2. Do not get smart (i.e., dumb) and sand, flux, fit all the joints then solder them all in a row. Do them one at a time. Preferably, work on one joint on one segment and then allow it to cool while working with another joint on the next segment. I thought I would save time by sanding, fluxing, fitting and soldering all the joints in one segment at a time, and many of the joints didn't work.
Next project: the stir plate...
Thanks again!
This makes a better interface against a flat, or concave surface. As I mentioned before, some hops still hangs on on the outside (probably doesn't get sucked up by the dip tube - or falls through the coils - but most of it does now stay put very nicely.
To Dave S's comment - I sanded, fluxed and fit most, if not all the joints together first. You just have to work linearly and quickly from one end of the project to the other - or from low to high.
I have a few questions/comments. First off, could you post some pictures of the "copper ring" you added to the bottom? I'm not quite understanding what you've done.
Second, could this be used for a hybrid HERMS? For example, you are mashing in a keggle with this chiller in the mash tun. Boiling water is pumped through the chiller to heat the mash tun and the wort is recirculated using the whirlpool.
Any thoughts or comments would be appreciated. When I get my chiller built, I'll give it a go and let everyone know the results.
kinda like this:
____
I ___ <--hot wort in
I I
I I
I I
I -->
I I
I I
I I
I -->
I I
I I
I I
I -->
I I
I I
I I________
I__________ --> Chilled wort out
Ricecakes, I just zip tied it. I've never replaced them. LOL
@Automaton - Like Push said, it's probably more trouble than it's worth. Even with only 2.5' of vertical pumping and full 1/2" ID tubing throughout - it's not spinning this wort super fast. I doubt that more outputs would make it any more efficient.
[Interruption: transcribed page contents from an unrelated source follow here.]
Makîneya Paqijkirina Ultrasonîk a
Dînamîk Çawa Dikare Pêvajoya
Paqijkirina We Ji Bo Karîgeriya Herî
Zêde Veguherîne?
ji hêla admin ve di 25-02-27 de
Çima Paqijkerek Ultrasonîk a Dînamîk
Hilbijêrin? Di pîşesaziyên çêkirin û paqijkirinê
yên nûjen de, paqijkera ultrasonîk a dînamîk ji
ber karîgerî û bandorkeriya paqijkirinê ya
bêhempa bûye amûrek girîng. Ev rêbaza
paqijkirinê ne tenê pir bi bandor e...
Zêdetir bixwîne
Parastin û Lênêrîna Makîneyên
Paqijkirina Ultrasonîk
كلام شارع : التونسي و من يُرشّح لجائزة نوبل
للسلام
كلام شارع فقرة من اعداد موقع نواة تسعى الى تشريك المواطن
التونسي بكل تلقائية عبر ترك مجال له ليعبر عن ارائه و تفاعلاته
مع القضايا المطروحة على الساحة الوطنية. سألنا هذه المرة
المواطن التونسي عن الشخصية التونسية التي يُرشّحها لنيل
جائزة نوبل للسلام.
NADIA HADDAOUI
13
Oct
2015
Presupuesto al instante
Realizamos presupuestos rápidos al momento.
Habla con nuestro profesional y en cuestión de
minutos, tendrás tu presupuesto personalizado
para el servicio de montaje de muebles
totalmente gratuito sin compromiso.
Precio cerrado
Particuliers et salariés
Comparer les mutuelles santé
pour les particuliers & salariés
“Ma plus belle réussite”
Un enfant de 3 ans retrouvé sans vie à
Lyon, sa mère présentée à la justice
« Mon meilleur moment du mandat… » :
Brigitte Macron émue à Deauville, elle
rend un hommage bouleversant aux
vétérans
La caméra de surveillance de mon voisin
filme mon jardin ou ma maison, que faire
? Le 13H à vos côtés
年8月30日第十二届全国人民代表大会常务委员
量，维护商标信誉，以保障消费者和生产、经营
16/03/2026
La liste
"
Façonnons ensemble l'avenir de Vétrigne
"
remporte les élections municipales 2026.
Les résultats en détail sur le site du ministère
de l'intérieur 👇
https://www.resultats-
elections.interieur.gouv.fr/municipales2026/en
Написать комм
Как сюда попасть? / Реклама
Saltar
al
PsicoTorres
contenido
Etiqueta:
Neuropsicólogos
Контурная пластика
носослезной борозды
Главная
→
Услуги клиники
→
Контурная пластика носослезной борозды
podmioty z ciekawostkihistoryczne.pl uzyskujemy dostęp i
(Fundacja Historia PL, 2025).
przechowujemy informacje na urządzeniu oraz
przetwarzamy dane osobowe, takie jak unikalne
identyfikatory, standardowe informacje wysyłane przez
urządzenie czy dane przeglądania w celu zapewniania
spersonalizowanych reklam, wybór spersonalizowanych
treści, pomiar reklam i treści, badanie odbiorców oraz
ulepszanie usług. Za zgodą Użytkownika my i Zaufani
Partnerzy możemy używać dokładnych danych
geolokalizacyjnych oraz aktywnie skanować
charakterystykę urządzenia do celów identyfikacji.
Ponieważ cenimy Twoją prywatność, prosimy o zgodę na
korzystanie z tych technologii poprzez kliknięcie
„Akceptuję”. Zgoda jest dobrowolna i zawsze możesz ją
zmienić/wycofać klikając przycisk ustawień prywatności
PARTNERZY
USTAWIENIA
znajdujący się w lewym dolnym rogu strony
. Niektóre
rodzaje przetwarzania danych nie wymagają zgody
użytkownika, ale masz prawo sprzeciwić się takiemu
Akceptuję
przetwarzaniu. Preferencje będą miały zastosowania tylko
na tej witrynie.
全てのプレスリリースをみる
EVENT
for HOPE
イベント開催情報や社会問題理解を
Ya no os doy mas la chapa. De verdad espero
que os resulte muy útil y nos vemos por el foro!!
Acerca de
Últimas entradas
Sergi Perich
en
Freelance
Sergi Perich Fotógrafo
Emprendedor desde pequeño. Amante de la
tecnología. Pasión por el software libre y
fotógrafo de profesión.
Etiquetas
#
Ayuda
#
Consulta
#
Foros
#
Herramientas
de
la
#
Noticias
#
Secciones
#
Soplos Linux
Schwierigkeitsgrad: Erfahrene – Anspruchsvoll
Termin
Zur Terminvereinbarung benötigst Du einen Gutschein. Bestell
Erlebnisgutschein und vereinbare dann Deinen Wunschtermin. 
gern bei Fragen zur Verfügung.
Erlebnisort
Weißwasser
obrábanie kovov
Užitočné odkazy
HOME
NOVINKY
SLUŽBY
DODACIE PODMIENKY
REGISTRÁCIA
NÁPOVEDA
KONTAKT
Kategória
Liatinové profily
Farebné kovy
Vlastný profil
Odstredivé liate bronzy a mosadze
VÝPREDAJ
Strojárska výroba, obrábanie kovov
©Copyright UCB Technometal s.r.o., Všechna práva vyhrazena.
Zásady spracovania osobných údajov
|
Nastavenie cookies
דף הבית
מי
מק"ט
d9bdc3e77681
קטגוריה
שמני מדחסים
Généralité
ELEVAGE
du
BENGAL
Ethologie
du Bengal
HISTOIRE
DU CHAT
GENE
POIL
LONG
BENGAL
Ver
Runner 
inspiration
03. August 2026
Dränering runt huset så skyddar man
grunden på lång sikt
@Ricecakes - Yes, bare copper wire to tie it together.
@Damon - Once the flame is off, it's just the hot wort that is keeping the kettle hot. The metal of the kettle is radiating heat into the air (not efficient) but it is also being cooled by the cool wort. I suppose that if you could also put the kettle in a tub of icewater (and created an outside whirlpool) that you could shave off some time - but it's really not worth the effort and additional cost of ice. I have no problem getting down to ale temps (in the AZ summer) or lager temps (in the AZ winter) in 20-30 min. That's fast enough for me and I don't have to lift anything.
cheers! I'll tell you how it goes.
Question: whats the thinking behind the "lightly crimped its end"?? whats it do? i've left mine stock and it creates a whirlpool..
@Tim - It holds about a gallon of liquid, however, I do all my volume calculations post chill. When I use it as my HERMS coil, I make sure that I purge all the wort out of if at the start of the sparge. Otherwise my net efficiency would be crap!